Onca yapıt sahibi bir yazar olduğunu varsaydığımız öznenin (bilinci sürekli devinen, sürekli sorgulayan bir insanın), sıradan bir halk insanı gibi, tevekkülle boyun bükmesi olası mıdır? Elbette kendince ön planda duran ne varsa tartacak, irdeleyecek, arada katılıkla sorgulayacak, yargılayacaktır.

Öznenin bir yakınısı da yalnızlıktandır. Her zaman yerinde bir yakını mıdır bu? Hele özne, varsaydığımız üzere bir yaratıcı ise? Bu yaratıcılık sürecinde hayat elbet - yalnız kalmak yoluyla da - sık sık yitir(il)ecektir de. Belki tam anlamıyla yitirmek de değildir o. Kendine sözcükler aracılığıyla daha nitelikli, daha değerli bir hayat kazan(dır)maktır.

Yoğunlukla dile getir(il)mese de, öznenin sürekli kendisini didiklemesinde sosyal / toplumsal ortamların da önemli bir payı olduğu söylenebilir.

Özne, gerekli olmadığı sürece kimsenin kimseyle ilgilenmediği, kimsenin kimseye rahatsız edici gözlerle bakmadığı sosyal ortamlarda, söz gelimi öyle bir İstanbul’da ömür sürebilseydi, sanıyorum ki roman yer yer de - apayrı diyemesek bile - farklıca bir düzlemde ilerleyebilirdi.

Oysa günler geceler, aylar, yıllar neredeyse her zaman dört duvar arasındadır! Umulan, aranılan nasıl bulunacaktır bu durumda?

Roman, okura sık sık sorular da sordurur. Örneğin yaşamın tadına ağırlıklı olarak hangisiyle ereceğiz? Bedenlerimizle mi, yoksa edim ve eylemlerimizle mi? Ya aradıklarımızı bulamadığımızda pes mi edeceğiz, diretecek miyiz? Diretecek ve doğuracağı bezginlik ve mutsuzluklara katlanacak mıyız? Yoksa bazen de oluruna bırakmak, en doğrusu mu?

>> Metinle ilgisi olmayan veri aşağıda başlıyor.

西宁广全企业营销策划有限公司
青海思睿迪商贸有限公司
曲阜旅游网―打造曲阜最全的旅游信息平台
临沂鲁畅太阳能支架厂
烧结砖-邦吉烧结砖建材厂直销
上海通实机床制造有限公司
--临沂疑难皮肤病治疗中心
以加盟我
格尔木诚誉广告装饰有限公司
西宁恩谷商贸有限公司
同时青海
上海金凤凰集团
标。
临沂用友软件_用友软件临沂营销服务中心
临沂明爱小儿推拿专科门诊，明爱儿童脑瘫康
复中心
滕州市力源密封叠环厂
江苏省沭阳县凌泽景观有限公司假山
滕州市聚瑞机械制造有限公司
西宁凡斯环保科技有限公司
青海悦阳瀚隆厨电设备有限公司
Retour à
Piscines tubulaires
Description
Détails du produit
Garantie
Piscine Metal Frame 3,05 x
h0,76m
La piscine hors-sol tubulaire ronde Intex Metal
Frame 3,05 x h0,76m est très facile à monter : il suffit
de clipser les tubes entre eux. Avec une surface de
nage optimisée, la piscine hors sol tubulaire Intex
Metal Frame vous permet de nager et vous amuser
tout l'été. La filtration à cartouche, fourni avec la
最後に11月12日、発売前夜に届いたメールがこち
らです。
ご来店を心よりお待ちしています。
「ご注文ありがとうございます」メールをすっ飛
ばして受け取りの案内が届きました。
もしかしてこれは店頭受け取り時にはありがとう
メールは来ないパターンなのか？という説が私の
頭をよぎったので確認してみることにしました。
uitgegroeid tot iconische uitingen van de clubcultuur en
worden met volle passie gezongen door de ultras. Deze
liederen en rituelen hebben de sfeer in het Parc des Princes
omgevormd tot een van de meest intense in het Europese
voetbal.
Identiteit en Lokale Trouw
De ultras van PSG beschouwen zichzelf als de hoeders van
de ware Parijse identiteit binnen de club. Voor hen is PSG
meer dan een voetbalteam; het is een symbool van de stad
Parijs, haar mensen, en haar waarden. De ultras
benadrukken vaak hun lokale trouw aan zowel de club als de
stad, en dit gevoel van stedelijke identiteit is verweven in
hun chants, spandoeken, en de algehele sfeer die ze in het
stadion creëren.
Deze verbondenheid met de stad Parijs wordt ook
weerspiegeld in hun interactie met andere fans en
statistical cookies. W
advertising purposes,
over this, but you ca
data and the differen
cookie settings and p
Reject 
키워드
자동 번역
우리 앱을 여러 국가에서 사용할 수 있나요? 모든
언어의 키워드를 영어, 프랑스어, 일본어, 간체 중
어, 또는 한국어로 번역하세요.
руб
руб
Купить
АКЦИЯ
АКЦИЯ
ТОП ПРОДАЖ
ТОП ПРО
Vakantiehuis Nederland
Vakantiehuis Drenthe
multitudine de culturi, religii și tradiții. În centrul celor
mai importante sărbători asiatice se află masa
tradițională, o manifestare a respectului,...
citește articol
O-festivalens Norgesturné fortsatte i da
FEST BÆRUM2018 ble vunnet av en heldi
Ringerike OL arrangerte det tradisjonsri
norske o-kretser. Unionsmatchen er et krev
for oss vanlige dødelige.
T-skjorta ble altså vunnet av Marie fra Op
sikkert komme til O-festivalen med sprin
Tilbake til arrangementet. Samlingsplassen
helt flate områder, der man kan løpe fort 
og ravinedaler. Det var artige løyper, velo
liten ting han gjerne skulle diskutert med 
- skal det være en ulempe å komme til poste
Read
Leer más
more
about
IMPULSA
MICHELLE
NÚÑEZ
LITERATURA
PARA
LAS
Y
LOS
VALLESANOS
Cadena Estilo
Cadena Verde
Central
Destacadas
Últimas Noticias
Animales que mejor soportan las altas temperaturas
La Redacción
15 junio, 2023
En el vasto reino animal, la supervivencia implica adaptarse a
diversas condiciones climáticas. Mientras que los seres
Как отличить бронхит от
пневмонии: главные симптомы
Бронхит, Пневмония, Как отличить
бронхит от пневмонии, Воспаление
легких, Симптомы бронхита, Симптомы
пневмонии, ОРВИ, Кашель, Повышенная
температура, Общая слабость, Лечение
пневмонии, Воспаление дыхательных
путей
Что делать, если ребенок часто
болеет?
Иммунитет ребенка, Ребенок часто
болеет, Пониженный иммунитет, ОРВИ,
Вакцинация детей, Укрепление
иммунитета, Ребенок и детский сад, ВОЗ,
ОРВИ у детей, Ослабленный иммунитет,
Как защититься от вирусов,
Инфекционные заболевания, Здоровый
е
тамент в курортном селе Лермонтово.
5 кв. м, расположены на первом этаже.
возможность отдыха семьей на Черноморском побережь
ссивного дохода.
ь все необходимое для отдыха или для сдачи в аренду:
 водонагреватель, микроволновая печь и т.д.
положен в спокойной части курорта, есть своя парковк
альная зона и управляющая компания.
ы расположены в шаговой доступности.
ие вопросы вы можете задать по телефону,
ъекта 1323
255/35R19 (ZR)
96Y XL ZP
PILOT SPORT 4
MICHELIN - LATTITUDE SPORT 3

Bizde roman algısı hemen her zaman bu yöndedir: Zaman zaman düğümlenen, gize bürünen, okurun merakını canlı tutmayı gereksinen bir olaylar zinciri… Sen ve Kendin’de o bağlamda olaylar zinciri falan yok. “Sen” ve “kendin” kavramları üzerine, bu kadar kapsamlı ve derin bir irdeleme, irdeleyici roman kotarma da kolay değil doğrusu. Üstelik yalın ama bir o kadar da yazınsal bir dille… Okurun olaylar zinciriyle merakını ayakta tutmaksızın… Fakat “usta” nitelemesi de durduk yerde verilmiyor bir yazara.

Bu özellikleriyle nasıl adlandıracağız Sen ve Kendin’i? “Psikolojik roman” olarak mı? Elbette! Romanımızın bu tür yönünden fazlaca varsıl olmadığını anımsarsak, yeni bir kazanım saymalıyız Sen ve Kendin’i.